A few candidate explanations of the different reactions have been raised in media discussions (at least implicitly), but many seem off-target. For instance, some commentators have claimed that the seemingly deceptive nature of Dolezal’s actions renders them inauthentic in a way that Jenner’s is not – however, this seems implausible; after all, we would not believe that a trans-gender person’s choice to change themselves would have been rendered inauthentic if it was later revealed that they had undergone a change some years ago but had not disclosed the fact. We might believe (although we need not, depending on the circumstances) that there was something morally questionable about this sort of deception, but we would not, I take it, understand that deception to undermine the authenticity of the change to the individual herself. Alternatively, others have distinguished the two by making highly presumptuous claims about Dolezal’s probable state of mind, and her reasons for undergoing her changes in an attempt to establish their inauthenticity. In the absence of a statement from Dolezal herself, these claims are wholly unhelpful.

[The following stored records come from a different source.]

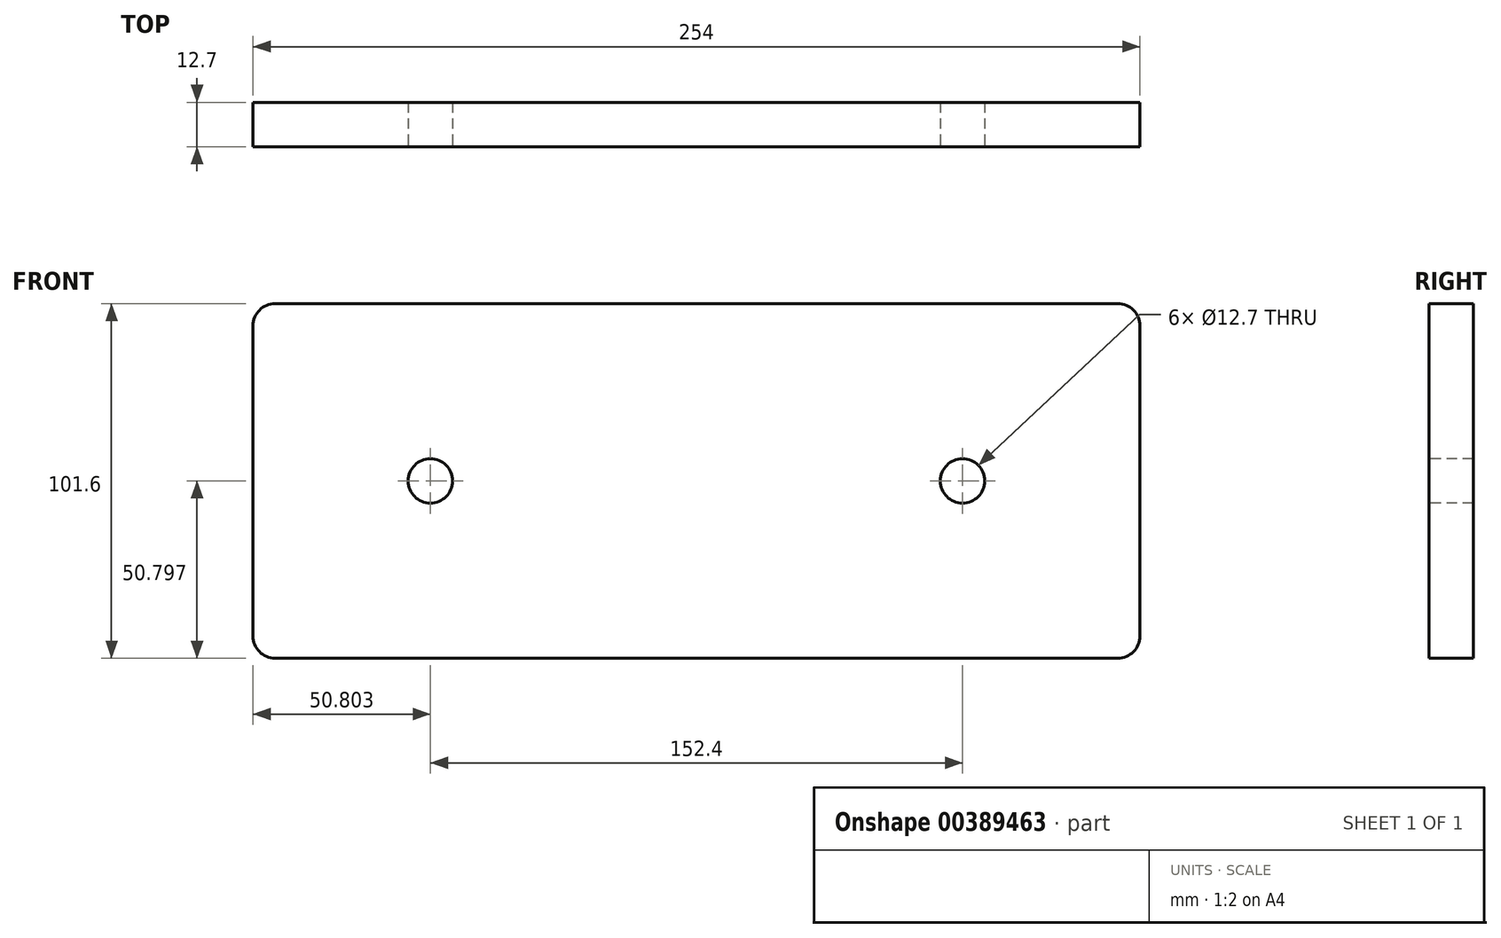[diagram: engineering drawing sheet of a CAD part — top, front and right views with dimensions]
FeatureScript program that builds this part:
annotation { "Feature Type Name" : "Feature", "Feature Type Description" : "" }
export const myFeature = defineFeature(function(context is Context, id is Id, definition is map)
    precondition{}
    {
        {
            var Q0;
            Q0=qCreatedBy(makeId("Front.planeOp"),FACE);
            var sketch = newSketch(context, id + "F0", { "sketchPlane" : qUnion([Q0])});
            skLineSegment(sketch, "E0.bottom", {"start": v(-200.5, 85.12) * mm, "end": v(53.5, 85.12) * mm});
            skLineSegment(sketch, "E0.top", {"start": v(-200.5, -16.48) * mm, "end": v(53.5, -16.48) * mm});
            skLineSegment(sketch, "E0.left", {"start": v(-200.5, 85.12) * mm, "end": v(-200.5, -16.48) * mm});
            skLineSegment(sketch, "E0.right", {"start": v(53.5, 85.12) * mm, "end": v(53.5, -16.48) * mm});
            skSolve(sketch);
        }
        {
            var Q0;
            Q0 = qSketchRegion(id + "F0", true);
            extrude(context, id + "F1", {"entities" : qUnion([Q0]), "depth" : 12.7 * mm});
        }
        {
            var Q0;
            Q0=makeQuery(id+"F1.opExtrude","SWEPT_EDGE",EDGE,{"disambiguationData":[OSD([sQuery(id+"F0.wireOp",EDGE,"E0.bottom"),sQuery(id+"F0.wireOp",EDGE,"E0.left")])]});
            var Q1;
            Q1=makeQuery(id+"F1.opExtrude","SWEPT_EDGE",EDGE,{"disambiguationData":[OSD([sQuery(id+"F0.wireOp",EDGE,"E0.top"),sQuery(id+"F0.wireOp",EDGE,"E0.left")])]});
            var Q2;
            Q2=makeQuery(id+"F1.opExtrude","SWEPT_EDGE",EDGE,{"disambiguationData":[OSD([sQuery(id+"F0.wireOp",EDGE,"E0.top"),sQuery(id+"F0.wireOp",EDGE,"E0.right")])]});
            var Q3;
            Q3=makeQuery(id+"F1.opExtrude","SWEPT_EDGE",EDGE,{"disambiguationData":[OSD([sQuery(id+"F0.wireOp",EDGE,"E0.bottom"),sQuery(id+"F0.wireOp",EDGE,"E0.right")])]});
            fillet(context, id + "F2", {"entities" : qUnion([Q0, Q1, Q2, Q3]), "radius" : 6.35 * mm, "tangentPropagation" : true, "allowEdgeOverflow" : false});
        }
        {
            var Q0;
            Q0=makeQuery(id+"F1.opExtrude","CAP_FACE",FACE,{"disambiguationData":[OSD([sQuery(id+"F0.wireOp",EDGE,"E0.bottom"),sQuery(id+"F0.wireOp",EDGE,"E0.top"),sQuery(id+"F0.wireOp",EDGE,"E0.left"),sQuery(id+"F0.wireOp",EDGE,"E0.right")])],"isStart":false});
            var sketch = newSketch(context, id + "F3", { "sketchPlane" : qUnion([Q0])});
            skPoint(sketch, "E1", {"position": v(-149.7, 34.32) * mm});
            skPoint(sketch, "E2", {"position": v(2.7, 34.32) * mm});
            skSolve(sketch);
        }
        {
            var Q0;
            Q0=sQuery(id+"F3.wireOp",VERTEX,"E1");
            var Q1;
            Q1=sQuery(id+"F3.wireOp",VERTEX,"E2");
            var Q2;
            Q2=makeQuery(id+"F1.opExtrude","SWEPT_BODY",BODY,{"disambiguationData":[OSD([sQuery(id+"F0.wireOp",EDGE,"E0.bottom"),sQuery(id+"F0.wireOp",EDGE,"E0.top"),sQuery(id+"F0.wireOp",EDGE,"E0.left"),sQuery(id+"F0.wireOp",EDGE,"E0.right")])]});
            hole(context, id + "F4", {"style" : HoleStyle.SIMPLE, "endStyle" : HoleEndStyle.THROUGH, "holeDiameter" : 12.7 * mm, "isTappedThrough" : true, "tappedDepth" : 12.7 * mm, "tapClearance" : 3, "locations" : qUnion([Q0, Q1]), "scope" : qUnion([Q2])});
        }
    });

Indeed, the most interesting philosophical issue with regards to authenticity here is not what Rachel Dolezal’s motives in fact were, but rather, whether we can even conceive of Dolezal as living authentically in the way that many believe Jenner can, even if doing so rests on a contingent fact about Dolezal’s motivations. A great deal of the discussion concerning comparisons between Jenner’s and Dolezal’s cases has turned on whether there are differences between the extent to which self-identification can play a role in determining race and gender. These are deep and important questions that should play a role in our assessment of these cases; however, notice that these are questions that are primarily about the concepts of gender and race in themselves, rather than the concept of authenticity. This leaves us with the following puzzle; perhaps it might be true on some views of race and gender that Caitlyn Jenner can choose to be a woman in a way that a white person (such as Rachel Dolezal) cannot choose to be a black person. However, even if this is so, we might still cogently ask whether it is possible for Dolezal’s actions to have be authentic to her (contingent on her holding certain motives), even if it does not entail that she is truly a member of the group to which she might wish to identify? I lack the space to do anything other than raise this question here. For what its worth though, prima facie at least, I am tempted to believe that there is something to the claim that for an agent to to live authentically, there must be a sense in which she can be said to truly belong to the groups with which she has chosen to identify and which ground her life goals.
The value of authenticity is by no means the only value that has been appealed to in criticisms of Dolezal; nor is it the most important. However, the case raises a number of interesting issues about authenticity that are distinct from questions about the morality of what Dolezal has done, and questions of race and gender per se.